## About this task
Your task is to restate exactly the lines from the one holding "Which heading in" to the end of the entries below, inclusive.

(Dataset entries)
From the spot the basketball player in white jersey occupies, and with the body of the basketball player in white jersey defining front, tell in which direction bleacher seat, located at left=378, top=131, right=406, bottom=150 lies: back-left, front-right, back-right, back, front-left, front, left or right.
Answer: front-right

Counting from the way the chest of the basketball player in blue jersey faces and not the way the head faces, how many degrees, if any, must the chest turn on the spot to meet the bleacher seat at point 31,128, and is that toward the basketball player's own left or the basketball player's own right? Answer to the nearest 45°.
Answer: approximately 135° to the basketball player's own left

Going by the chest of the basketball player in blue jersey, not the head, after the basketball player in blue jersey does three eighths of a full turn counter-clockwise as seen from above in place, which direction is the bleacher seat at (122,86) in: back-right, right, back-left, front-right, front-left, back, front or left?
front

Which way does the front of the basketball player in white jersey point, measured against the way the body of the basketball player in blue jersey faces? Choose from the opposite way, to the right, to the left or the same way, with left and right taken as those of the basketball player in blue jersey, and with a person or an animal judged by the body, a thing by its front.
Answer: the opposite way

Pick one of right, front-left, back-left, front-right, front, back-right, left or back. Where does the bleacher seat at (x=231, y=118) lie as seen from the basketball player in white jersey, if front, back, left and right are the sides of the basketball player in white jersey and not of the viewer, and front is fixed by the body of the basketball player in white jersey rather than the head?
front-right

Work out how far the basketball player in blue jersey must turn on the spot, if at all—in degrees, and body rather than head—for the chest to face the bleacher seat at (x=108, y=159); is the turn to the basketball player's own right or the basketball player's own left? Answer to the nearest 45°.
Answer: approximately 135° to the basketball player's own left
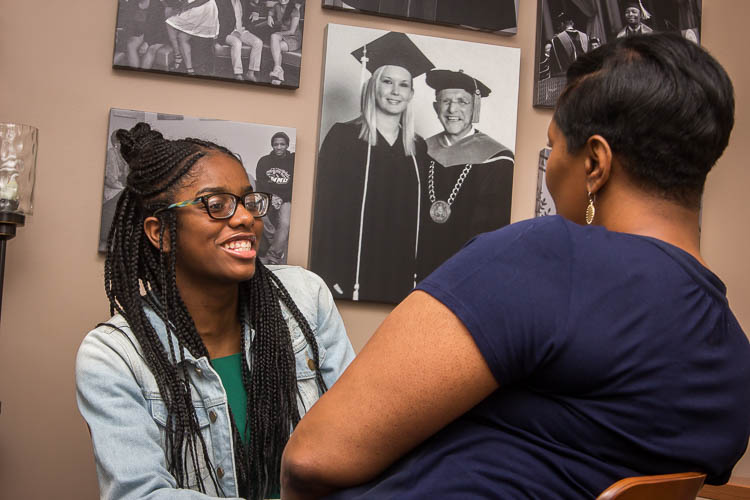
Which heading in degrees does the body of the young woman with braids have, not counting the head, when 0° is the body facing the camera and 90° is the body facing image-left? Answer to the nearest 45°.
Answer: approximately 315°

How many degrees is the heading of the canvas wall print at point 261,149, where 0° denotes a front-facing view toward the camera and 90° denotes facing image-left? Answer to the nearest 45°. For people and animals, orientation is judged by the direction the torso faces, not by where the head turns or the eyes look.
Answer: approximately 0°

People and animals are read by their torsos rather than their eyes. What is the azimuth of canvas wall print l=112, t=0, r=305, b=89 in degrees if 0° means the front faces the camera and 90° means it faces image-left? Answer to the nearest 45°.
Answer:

## Solution for this exercise
Which heading in degrees does the body of the young woman with braids have, not counting the head, when 0° is the body facing the camera and 90° is the body facing image-left? Answer to the nearest 45°.
Answer: approximately 315°

How many degrees is the heading of the canvas wall print at point 261,149, where 0° denotes a front-facing view toward the camera and 90° denotes facing image-left? Answer to the nearest 45°. For people and animals, orientation is judged by the direction the torso faces, not by where the head turns or the eyes look.
Answer: approximately 0°

People and animals are read by their torsos rather than their eyes. What is the azimuth of canvas wall print l=112, t=0, r=305, b=89 in degrees if 0° means the front faces the camera and 90° means it faces image-left? Answer to the nearest 45°.
Answer:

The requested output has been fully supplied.